INSTRUCTIONS FOR THE TASK - All pictures must be dropped, while the entries are given again word for word.

DATA TO EXAMINE -
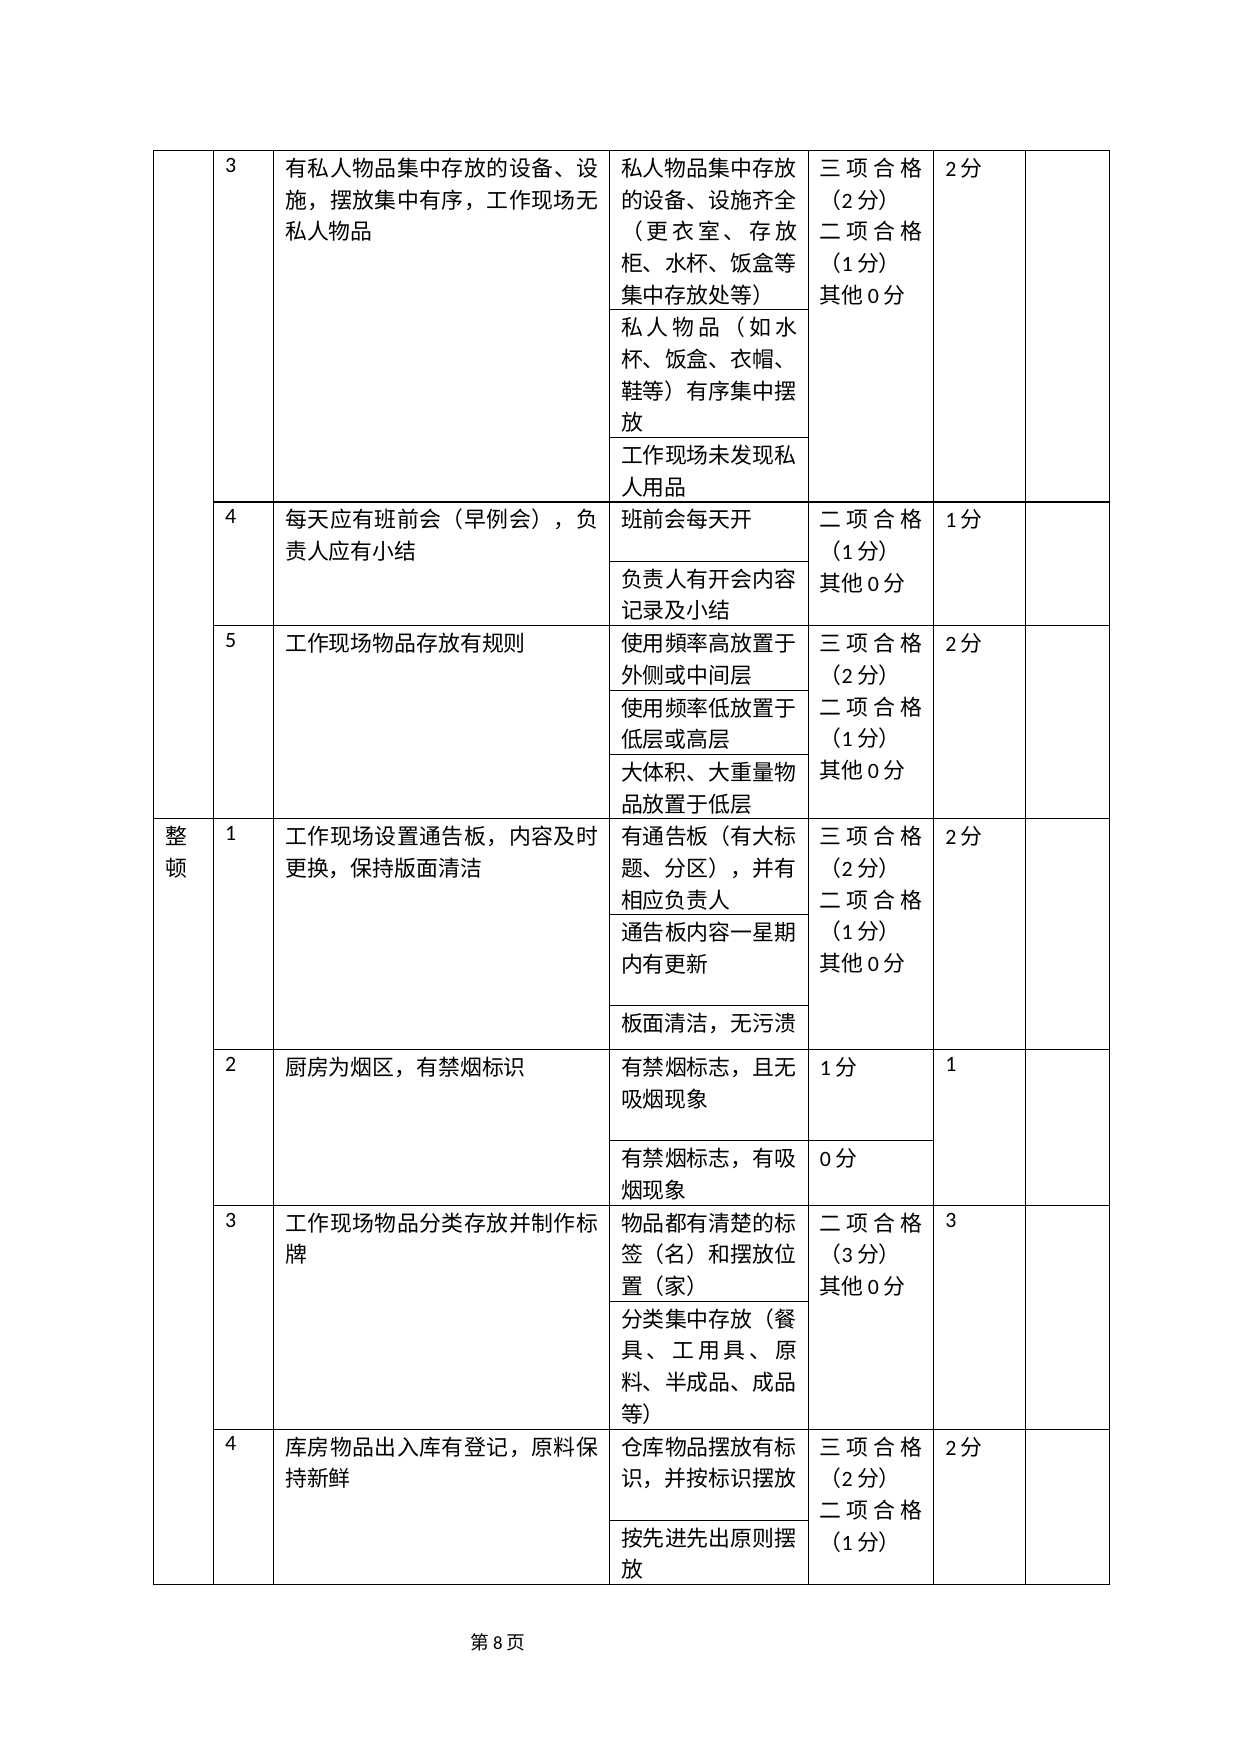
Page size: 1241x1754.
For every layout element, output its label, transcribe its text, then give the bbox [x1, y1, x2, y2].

table_cell [1026, 151, 1109, 501]
table_cell 二项合格（3分） 其他0分 [809, 1206, 933, 1428]
table_cell 2分 [934, 626, 1025, 818]
table_cell 分类集中存放（餐具、工用具、原料、半成品、成品等） [610, 1302, 808, 1428]
table_cell 4 [214, 1430, 273, 1584]
table_cell 使用頻率高放置于外侧或中间层 [610, 626, 808, 689]
table_cell 有禁烟标志，且无吸烟现象 [610, 1050, 808, 1140]
table_cell 有私人物品集中存放的设备、设施，摆放集中有序，工作现场无私人物品 [274, 151, 609, 501]
table_cell 3 [934, 1206, 1025, 1428]
table_cell 班前会每天开 [610, 503, 808, 561]
table_cell 每天应有班前会（早例会），负责人应有小结 [274, 503, 609, 625]
table_cell 私人物品（如水杯、饭盒、衣帽、鞋等）有序集中摆放 [610, 310, 808, 437]
table_cell 1分 [809, 1050, 933, 1140]
table_cell [1026, 1206, 1109, 1428]
table_cell 5 [214, 626, 273, 818]
table_cell 负责人有开会内容记录及小结 [610, 562, 808, 625]
table_cell 工作现场物品分类存放并制作标牌 [274, 1206, 609, 1428]
table_cell 3 [214, 151, 273, 501]
table_cell 私人物品集中存放的设备、设施齐全（更衣室、存放柜、水杯、饭盒等集中存放处等） [610, 151, 808, 309]
table_cell [1026, 819, 1109, 1049]
table_cell 工作现场物品存放有规则 [274, 626, 609, 818]
table_cell 三项合格（2分） 二项合格（1分） 其他0分 [809, 1430, 933, 1584]
table_cell 三项合格（2分） 二项合格（1分） 其他0分 [809, 626, 933, 818]
table_cell 仓库物品摆放有标识，并按标识摆放 [610, 1430, 808, 1519]
table_cell 库房物品出入库有登记，原料保持新鲜 [274, 1430, 609, 1584]
table_cell 二项合格（1分） 其他0分 [809, 503, 933, 625]
table_cell 使用频率低放置于低层或高层 [610, 691, 808, 754]
table_cell 2 [214, 1050, 273, 1205]
table_cell 工作现场设置通告板，内容及时更换，保持版面清洁 [274, 819, 609, 1049]
table_cell 板面清洁，无污溃 [610, 1006, 808, 1049]
table_cell 1 [214, 819, 273, 1049]
table_cell [1026, 1430, 1109, 1584]
table_cell 整顿 [154, 819, 213, 1584]
table_cell 2分 [934, 1430, 1025, 1584]
table_cell 4 [214, 503, 273, 625]
table_cell 三项合格（2分） 二项合格（1分） 其他0分 [809, 151, 933, 501]
table_cell 2分 [934, 819, 1025, 1049]
table_cell 工作现场未发现私人用品 [610, 438, 808, 501]
table_cell 1分 [934, 503, 1025, 625]
table_cell 三项合格（2分） 二项合格（1分） 其他0分 [809, 819, 933, 1049]
table_cell 0分 [809, 1141, 933, 1205]
table_cell 3 [214, 1206, 273, 1428]
table_cell 物品都有清楚的标签（名）和摆放位置（家） [610, 1206, 808, 1301]
table_cell 有禁烟标志，有吸烟现象 [610, 1141, 808, 1205]
table_cell [1026, 503, 1109, 625]
table_cell 2分 [934, 151, 1025, 501]
table_cell 通告板内容一星期内有更新 [610, 915, 808, 1005]
table_cell 厨房为烟区，有禁烟标识 [274, 1050, 609, 1205]
table_cell 1 [934, 1050, 1025, 1205]
table_cell 大体积、大重量物品放置于低层 [610, 755, 808, 818]
table_cell [1026, 1050, 1109, 1205]
table_cell 有通告板（有大标题、分区），并有相应负责人 [610, 819, 808, 914]
table_cell [1026, 626, 1109, 818]
table_cell 按先进先出原则摆放 [610, 1521, 808, 1584]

FINISHED EXERCISE -
Page size: 1241x1754.
For every layout element, output its label, transcribe its text, then give the bbox [x1, y1, x2, y2].

table_cell [1026, 151, 1109, 501]
table_cell 二项合格（3分） 其他0分 [809, 1206, 933, 1428]
table_cell 2分 [934, 626, 1025, 818]
table_cell 分类集中存放（餐具、工用具、原料、半成品、成品等） [610, 1302, 808, 1428]
table_cell 4 [214, 1430, 273, 1584]
table_cell 使用頻率高放置于外侧或中间层 [610, 626, 808, 689]
table_cell 有禁烟标志，且无吸烟现象 [610, 1050, 808, 1140]
table_cell 有私人物品集中存放的设备、设施，摆放集中有序，工作现场无私人物品 [274, 151, 609, 501]
table_cell 3 [934, 1206, 1025, 1428]
table_cell 班前会每天开 [610, 503, 808, 561]
table_cell 每天应有班前会（早例会），负责人应有小结 [274, 503, 609, 625]
table_cell 私人物品（如水杯、饭盒、衣帽、鞋等）有序集中摆放 [610, 310, 808, 437]
table_cell 1分 [809, 1050, 933, 1140]
table_cell [1026, 1206, 1109, 1428]
table_cell 5 [214, 626, 273, 818]
table_cell 负责人有开会内容记录及小结 [610, 562, 808, 625]
table_cell 工作现场物品分类存放并制作标牌 [274, 1206, 609, 1428]
table_cell 3 [214, 151, 273, 501]
table_cell 私人物品集中存放的设备、设施齐全（更衣室、存放柜、水杯、饭盒等集中存放处等） [610, 151, 808, 309]
table_cell [1026, 819, 1109, 1049]
table_cell 工作现场物品存放有规则 [274, 626, 609, 818]
table_cell 三项合格（2分） 二项合格（1分） 其他0分 [809, 1430, 933, 1584]
table_cell 三项合格（2分） 二项合格（1分） 其他0分 [809, 626, 933, 818]
table_cell 仓库物品摆放有标识，并按标识摆放 [610, 1430, 808, 1519]
table_cell 库房物品出入库有登记，原料保持新鲜 [274, 1430, 609, 1584]
table_cell 二项合格（1分） 其他0分 [809, 503, 933, 625]
table_cell 使用频率低放置于低层或高层 [610, 691, 808, 754]
table_cell 2 [214, 1050, 273, 1205]
table_cell 工作现场设置通告板，内容及时更换，保持版面清洁 [274, 819, 609, 1049]
table_cell 板面清洁，无污溃 [610, 1006, 808, 1049]
table_cell 1 [214, 819, 273, 1049]
table_cell [1026, 1430, 1109, 1584]
table_cell 整顿 [154, 819, 213, 1584]
table_cell 2分 [934, 1430, 1025, 1584]
table_cell 4 [214, 503, 273, 625]
table_cell 三项合格（2分） 二项合格（1分） 其他0分 [809, 151, 933, 501]
table_cell 2分 [934, 819, 1025, 1049]
table_cell 工作现场未发现私人用品 [610, 438, 808, 501]
table_cell 1分 [934, 503, 1025, 625]
table_cell 三项合格（2分） 二项合格（1分） 其他0分 [809, 819, 933, 1049]
table_cell 0分 [809, 1141, 933, 1205]
table_cell 3 [214, 1206, 273, 1428]
table_cell 物品都有清楚的标签（名）和摆放位置（家） [610, 1206, 808, 1301]
table_cell 有禁烟标志，有吸烟现象 [610, 1141, 808, 1205]
table_cell [1026, 503, 1109, 625]
table_cell 2分 [934, 151, 1025, 501]
table_cell 通告板内容一星期内有更新 [610, 915, 808, 1005]
table_cell 厨房为烟区，有禁烟标识 [274, 1050, 609, 1205]
table_cell 1 [934, 1050, 1025, 1205]
table_cell 大体积、大重量物品放置于低层 [610, 755, 808, 818]
table_cell [1026, 1050, 1109, 1205]
table_cell 有通告板（有大标题、分区），并有相应负责人 [610, 819, 808, 914]
table_cell [1026, 626, 1109, 818]
table_cell 按先进先出原则摆放 [610, 1521, 808, 1584]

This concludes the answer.